ROM-COMS ARE USEFUL TRAINING TOOL
01.29.09Ghosts of Girlfriends Past is a romantic comedy starring Matthew McConnaughey that thankfully involves neither Kate Hudson nor a search for treasure. The great thing about it is that it teaches girls not to fall for that douchey pussy who’s always being nice to you. True love is what happens when that hot asshole who treats you like shit and f’s all your friends finally discovers the meaning of life. Think about it, it could be you he settles for! How romantic!

Most of the tools that I know were trained by Rom-coms.
I could shit in my printer and the output would be more original than this garbage.
It’s true, rom-coms do train tools.
TD Ameritrade commercial:
“And we have the tools to help you make sound investments…”
Cracks me up every flackin time.
I’d like to invest in a honk and a boing please.
Romanian Communists are getting a bad rap lately.
Can’t watch the vid, but I’ll just picture every other chick flick ever made, paint some new faces in there, and start petting my vagina softly cuz she’s getting all throbby.
Rom-coms trained my tool to turn itself inside out and crave chocolate.
Ryan Gosling understands that you still have feelings for the hot jerk who dumped you. Ryan Gosling just wants you to be happy. He’ll be standing over here in his wedding tuxedo, watching you swap spit with the wedding photographer.
As are Roman Commuters.
Rom-coms trained my tool to appreciate a good wine/cheese combo.
Rom-coms trained my tool to fuck the hot guys and use the nice guys.
The Mighty Feklahr asserts that a good wine/cheese combo can be one of the more masculine thins a guy can…
HEY!
I am a useful tool
That’s the problem with broads these days, they just don’t get that it’s not my decision to fuck all of their coworkers. I only do it to show how interested I am in them…and for the free video rentals.
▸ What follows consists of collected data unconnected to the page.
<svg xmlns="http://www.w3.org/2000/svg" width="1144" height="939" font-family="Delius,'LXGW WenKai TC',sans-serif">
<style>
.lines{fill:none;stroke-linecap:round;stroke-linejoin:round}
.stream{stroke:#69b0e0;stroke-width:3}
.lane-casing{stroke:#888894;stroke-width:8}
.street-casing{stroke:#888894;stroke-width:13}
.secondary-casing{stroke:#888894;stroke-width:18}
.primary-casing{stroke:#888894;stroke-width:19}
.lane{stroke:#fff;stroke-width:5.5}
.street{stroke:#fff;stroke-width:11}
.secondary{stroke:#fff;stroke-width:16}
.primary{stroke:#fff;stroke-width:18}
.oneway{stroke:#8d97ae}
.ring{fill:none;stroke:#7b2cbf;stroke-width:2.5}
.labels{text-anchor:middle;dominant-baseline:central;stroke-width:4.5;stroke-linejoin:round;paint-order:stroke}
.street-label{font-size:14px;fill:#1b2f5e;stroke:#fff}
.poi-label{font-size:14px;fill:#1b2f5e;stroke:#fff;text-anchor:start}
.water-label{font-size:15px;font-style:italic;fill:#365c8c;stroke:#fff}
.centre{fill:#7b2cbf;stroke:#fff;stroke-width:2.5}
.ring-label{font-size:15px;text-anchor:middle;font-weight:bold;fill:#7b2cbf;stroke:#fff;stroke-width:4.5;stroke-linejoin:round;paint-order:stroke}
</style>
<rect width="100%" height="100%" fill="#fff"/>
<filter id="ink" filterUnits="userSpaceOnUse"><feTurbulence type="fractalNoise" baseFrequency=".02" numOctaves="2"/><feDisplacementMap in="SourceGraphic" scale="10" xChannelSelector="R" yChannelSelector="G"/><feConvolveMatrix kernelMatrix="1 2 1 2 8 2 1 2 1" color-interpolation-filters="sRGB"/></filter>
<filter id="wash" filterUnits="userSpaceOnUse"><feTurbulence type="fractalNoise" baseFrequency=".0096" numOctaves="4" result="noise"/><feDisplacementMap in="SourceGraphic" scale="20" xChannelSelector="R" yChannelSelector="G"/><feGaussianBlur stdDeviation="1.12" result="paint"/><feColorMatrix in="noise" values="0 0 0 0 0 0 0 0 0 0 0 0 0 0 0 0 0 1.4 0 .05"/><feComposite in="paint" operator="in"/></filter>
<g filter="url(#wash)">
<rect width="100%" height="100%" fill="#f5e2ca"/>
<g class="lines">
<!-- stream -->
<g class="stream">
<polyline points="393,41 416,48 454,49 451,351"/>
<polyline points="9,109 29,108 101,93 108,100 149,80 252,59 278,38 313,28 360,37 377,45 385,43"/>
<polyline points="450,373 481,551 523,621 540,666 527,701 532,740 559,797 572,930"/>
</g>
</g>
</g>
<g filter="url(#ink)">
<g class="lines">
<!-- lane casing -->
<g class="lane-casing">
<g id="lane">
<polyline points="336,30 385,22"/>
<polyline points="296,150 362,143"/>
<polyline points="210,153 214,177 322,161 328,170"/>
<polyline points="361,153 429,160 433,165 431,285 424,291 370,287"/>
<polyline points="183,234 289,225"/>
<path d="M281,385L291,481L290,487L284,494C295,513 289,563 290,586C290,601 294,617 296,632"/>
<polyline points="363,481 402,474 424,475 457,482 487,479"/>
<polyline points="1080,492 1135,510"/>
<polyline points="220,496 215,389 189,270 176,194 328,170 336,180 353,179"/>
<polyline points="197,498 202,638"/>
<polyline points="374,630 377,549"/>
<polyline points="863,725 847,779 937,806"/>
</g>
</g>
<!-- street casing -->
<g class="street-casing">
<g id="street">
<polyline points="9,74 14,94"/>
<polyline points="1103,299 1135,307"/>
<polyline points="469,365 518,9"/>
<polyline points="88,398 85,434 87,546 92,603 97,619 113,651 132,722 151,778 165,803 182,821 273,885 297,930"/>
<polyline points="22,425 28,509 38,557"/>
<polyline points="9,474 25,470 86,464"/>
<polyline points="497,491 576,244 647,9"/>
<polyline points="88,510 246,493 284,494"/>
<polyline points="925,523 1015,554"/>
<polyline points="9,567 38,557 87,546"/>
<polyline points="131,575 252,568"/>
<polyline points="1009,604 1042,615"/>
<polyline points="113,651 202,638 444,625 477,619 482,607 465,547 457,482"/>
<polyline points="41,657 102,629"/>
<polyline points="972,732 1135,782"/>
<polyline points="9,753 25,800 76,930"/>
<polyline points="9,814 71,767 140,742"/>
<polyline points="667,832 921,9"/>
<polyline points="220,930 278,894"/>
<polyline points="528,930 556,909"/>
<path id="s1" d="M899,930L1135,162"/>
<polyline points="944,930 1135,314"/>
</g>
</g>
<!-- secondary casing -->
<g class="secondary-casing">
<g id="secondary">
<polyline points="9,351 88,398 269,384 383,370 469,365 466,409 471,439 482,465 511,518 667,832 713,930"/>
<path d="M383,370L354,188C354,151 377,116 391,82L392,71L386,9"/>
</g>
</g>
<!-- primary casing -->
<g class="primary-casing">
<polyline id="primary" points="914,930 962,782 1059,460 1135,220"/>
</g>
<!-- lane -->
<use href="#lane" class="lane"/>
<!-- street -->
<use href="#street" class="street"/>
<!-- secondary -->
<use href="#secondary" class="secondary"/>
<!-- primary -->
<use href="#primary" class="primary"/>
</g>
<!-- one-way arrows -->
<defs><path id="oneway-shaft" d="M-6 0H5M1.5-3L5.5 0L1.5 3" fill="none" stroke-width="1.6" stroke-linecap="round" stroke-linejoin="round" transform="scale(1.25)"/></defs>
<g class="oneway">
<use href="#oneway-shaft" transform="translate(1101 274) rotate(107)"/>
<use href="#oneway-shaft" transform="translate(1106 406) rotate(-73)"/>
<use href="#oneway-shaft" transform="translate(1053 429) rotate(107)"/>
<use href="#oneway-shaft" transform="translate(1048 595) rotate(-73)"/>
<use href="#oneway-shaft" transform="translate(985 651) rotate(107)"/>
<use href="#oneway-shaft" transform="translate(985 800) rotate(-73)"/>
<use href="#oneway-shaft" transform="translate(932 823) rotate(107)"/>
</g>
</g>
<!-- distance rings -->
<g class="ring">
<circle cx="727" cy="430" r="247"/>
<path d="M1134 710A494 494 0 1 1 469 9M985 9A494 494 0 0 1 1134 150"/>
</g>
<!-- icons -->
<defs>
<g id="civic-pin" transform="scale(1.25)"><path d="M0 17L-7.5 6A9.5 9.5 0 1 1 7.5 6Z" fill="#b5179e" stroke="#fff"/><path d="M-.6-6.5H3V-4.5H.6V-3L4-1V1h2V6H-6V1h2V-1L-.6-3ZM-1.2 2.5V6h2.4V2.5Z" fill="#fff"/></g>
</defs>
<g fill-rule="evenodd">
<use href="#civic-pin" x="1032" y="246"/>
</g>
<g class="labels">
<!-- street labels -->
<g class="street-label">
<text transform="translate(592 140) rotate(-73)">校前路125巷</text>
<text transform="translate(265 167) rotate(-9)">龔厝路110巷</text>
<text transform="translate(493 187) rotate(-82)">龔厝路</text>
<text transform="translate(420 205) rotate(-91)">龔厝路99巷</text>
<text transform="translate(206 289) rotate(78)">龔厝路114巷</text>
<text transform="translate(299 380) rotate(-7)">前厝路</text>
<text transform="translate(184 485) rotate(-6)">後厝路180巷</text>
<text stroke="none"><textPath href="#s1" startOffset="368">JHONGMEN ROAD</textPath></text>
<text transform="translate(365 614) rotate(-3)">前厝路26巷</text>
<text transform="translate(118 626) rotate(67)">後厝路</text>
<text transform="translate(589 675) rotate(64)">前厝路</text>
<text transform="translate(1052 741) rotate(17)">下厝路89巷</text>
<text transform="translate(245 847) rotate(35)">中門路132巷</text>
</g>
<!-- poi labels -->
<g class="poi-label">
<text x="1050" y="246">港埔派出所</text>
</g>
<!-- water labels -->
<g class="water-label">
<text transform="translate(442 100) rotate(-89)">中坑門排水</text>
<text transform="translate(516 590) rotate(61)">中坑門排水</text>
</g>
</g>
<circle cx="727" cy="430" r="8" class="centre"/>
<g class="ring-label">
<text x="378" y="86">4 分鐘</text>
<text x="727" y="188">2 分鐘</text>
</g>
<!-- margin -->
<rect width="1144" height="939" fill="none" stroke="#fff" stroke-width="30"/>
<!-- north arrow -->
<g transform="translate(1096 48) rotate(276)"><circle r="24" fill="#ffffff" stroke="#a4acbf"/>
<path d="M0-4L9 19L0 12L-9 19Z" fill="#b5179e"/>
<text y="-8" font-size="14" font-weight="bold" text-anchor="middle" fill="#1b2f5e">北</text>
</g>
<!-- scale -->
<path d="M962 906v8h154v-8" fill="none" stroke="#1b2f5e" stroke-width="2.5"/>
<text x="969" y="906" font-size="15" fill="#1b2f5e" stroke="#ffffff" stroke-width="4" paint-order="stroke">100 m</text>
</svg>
GRRR…MILWAUKEE’S BEST AND CHEETOS!!!
Rom-coms trained my tool to never shit where it eats… er, I mean.. whore around the office.
In regards to romance, I have a saying: If you love someone, let them go. If they come back, tell them you’ve already met someone.
Ghosts of Girlfriends Past: Also known as Chodin’s Crawlspace.
Rom-coms trained my tool that being a brides maid is OK… someday, it… it will be it’s turn… {tool menstruates}
Donk, I thought we were going to keep our romantic weekend in Cabo a goddamn secret?
Ol CCH’s ghosts of girlfriends past look like they put cigarettes out on their lips.
If I could turn the Winnybango into a time machine, I’d go back and get head from more fat chicks.
I don’t have a problem with the ghosts of my girlfriends past. It’s the ones from the future that the cops keep questioning me about. What, motherfuckers? They’ll eventually turn 18.
Ol’ CCH’s ghosts of girlfriends past appear late at night, waving little pink plus signs.
Rom-coms trained my tool to have totally unrealistic expectations of what it should expect in a man. And can’t understand why it’s still single and 42.
Don’t worry, you’ll turn 43 eventually.
Dor Sho Gah! Never trust a Romulan Comic.
My favorite useful tool with the ladies is a chainsaw, like my hero, Patrick Bateman.
All my girlfriends past need to know about how our relationships were going to go simply needed to watch The Smurfs.
They should have stuck with the title Screwge.
You just gotta keep on phonin’ it in, man. F-O-N-I-N.
That’s what I love about these ghosts–I keep gettin older but they stay the same age.
Affleck’s reaction when he found out McConnaughey and Garner were having a real life affair and were planning to adopt a bunch of homeless kids from Cambodia: “What are you looking at? Huh? I’ll kick your fucking ass, right now! What are you smiling at? Freshman faggot!”
Close your eyes and listen to the last 11 seconds of that video and you’ll hear every sexual encounter I’ve ever had.